PROVIDED DATA =>
________

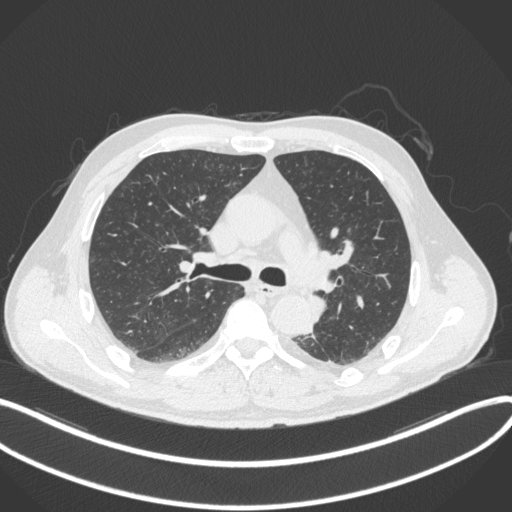
Chest CT, one axial slice. Position 222 of 328 along the scan axis. Lung window (W 1500 / L -600 HU). 512 × 512 image matrix. Patient: male, 59 years. From the clinical record (not read from this slice): clinical TNM (as recorded): T2a N2 M0.
Annotated regions visible in this slice (bounding box drawn by a radiologist):
- lung tumour (recorded histology: squamous cell carcinoma): bounding box [x1, y1, x2, y2] px = [306, 293, 329, 327]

________

WHAT IS REQUIRED =>
Leave every image out when you return the material above word for word.

YOUR SOLUTION =>
Chest CT, one axial slice. Position 222 of 328 along the scan axis. Lung window (W 1500 / L -600 HU). 512 × 512 image matrix. Patient: male, 59 years. From the clinical record (not read from this slice): clinical TNM (as recorded): T2a N2 M0.
Annotated regions visible in this slice (bounding box drawn by a radiologist):
- lung tumour (recorded histology: squamous cell carcinoma): bounding box [x1, y1, x2, y2] px = [306, 293, 329, 327]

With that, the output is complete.